Throughout his criminal career, Walt was forced to lie to his family, kill innocent and not-so-innocent people, met drug kingpins and cartel leaders, and also rose to the top of the criminal food chain until his DEA brother-in-law, Hank Schrader, discovered his secret and nearly brought him down. That job was reserved for Walt’s own business partners, the White Supremacists, led by Uncle Jack and his creepy nephew Todd, who were able to murder 10 guys in prison,within a two minute window, on Walt’s orders. After being captured by Hank, Walt called off the help from Uncle Jack and allowed Hank to slap the cuffs on him. However, Jack didn’t follow orders this time and showed up anyways and got into a gun fight with Hank, resulting in the latter’s demise. While throughout the series we saw Walt doing bad under the cover of providing for his family, upon Hank’s death, Walt’s actions finally weighed heavy, and we realized he was actually the bad guy of his own show, especially after he tried to throw the blame on Jesse for joining with Hank.


Everything that happened was Walt’s doing, however he was never actually able to take the blame and say why he really got into the business until the series finale “Felina,” when Walt finally told Skylar he didn’t do everything for his family; he did it for himself because it made him feel alive. Still believing Jesse was the reason for his downfall, Walt confront Unclr Jack and his merry gang to end things once and for all, including killing Jesse after finding out the latter was still alive and cooking meth. Walt believed Jesse had figured out a way to weasel out of getting killed by Jack, by agreeing to cook meth for him.
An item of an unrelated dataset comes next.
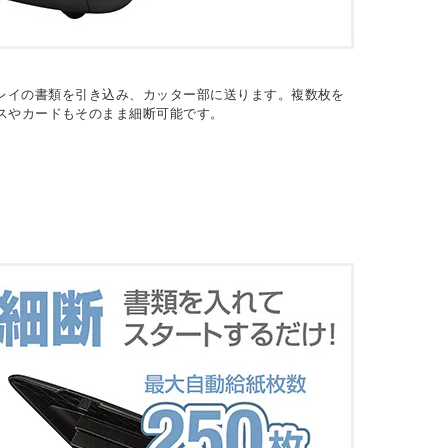
紙トレイの書類を引き込み、カッター部に送ります。複数枚を
スやカードもそのまま細断可能です。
However, Jesse didn’t have Walt’s luck or skills of deception and manipulation, and when Walt finally stood in front of him, Walt finally saw, through the pain in Jesse’s eyes and the scars on his face, all the bad things Walt has ever done.



Having a change of heart, Walt decided to allow Jesse to live, while massacring Jack and his gang. Walt even took a fatal bullet for Jesse, and while it didn’t fully redeem him, we saw Walt finally happy and content with everything he did, especially being with his legacy, his “Baby Blue” and also knowing that he accomplished what he had set out to do, by forcing Gray Matter Technologies to “donate” 10 million dollars to his family. Walt died in peace, finally able to accept his mortality, and die with his true love.
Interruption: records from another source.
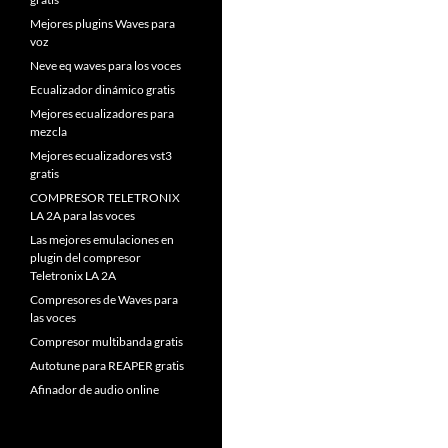
Mejores plugins Waves para
voz
Neve eq waves para los voces
Ecualizador dinámico gratis
Mejores ecualizadores para
mezcla
Mejores ecualizadores vst3
gratis
COMPRESOR TELETRONIX
LA 2A para las voces
Las mejores emulaciones en
plugin del compresor
Teletronix LA 2A
Compresores de Waves para
las voces
Compresor multibanda gratis
Autotune para REAPER gratis
Afinador de audio online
Darth Vader did bad things for love. Walter White did bad things for money. The Joker does bad things just to do bad things. With so many incarnations of the Joker, from TV to movies to books, my favorites are Mark Hamill’s maniacal clown prince of crime from Batman: The Animated Series, and, of course, Heath Ledger’s take on the Joker from The Dark Knight. This one I believe fits what the Joker is really about is from The Dark Knight. In the film, The Joker gives different “origin” stories on how he became who he was as an intimidation device, but we never learned where he truly came from. I liked to believe that he was a small-time crimina, who was kidnapped by the League of Shadows, lead by Bane and Talia Al Ghul, who, as a tribute to her father, tortured the poor man, cut him up and beat him to near death, until he became the sick, twisted, criminal mastermind he was in The Dark Knight, and unleashed him upon Gotham to test Batman’s limits, but that takes away from what The Joker was supposed to be.


Batman represents order. Batman gets an origin because order has to start from somewhere. Order has to be created and enforced and sustained. The Joker represents chaos, so it’s not supposed to make sense, Chaos just is chaos. The Joker doesn’t need to have a reason to do what he does, he just does it. You can almost imagine The Joker, from The Dark Knight, Batman’s bad dream, as if The Joker wasn’t real. Or as a force of nature, born out of the need to restore balance in a world controlled by Order.

Darth Vader turned to the dark side to save his loved ones. Walter White became Heisenberg to create his own legacy. The Joker spread chaos, just because he could. With the Joker, no f***s were given.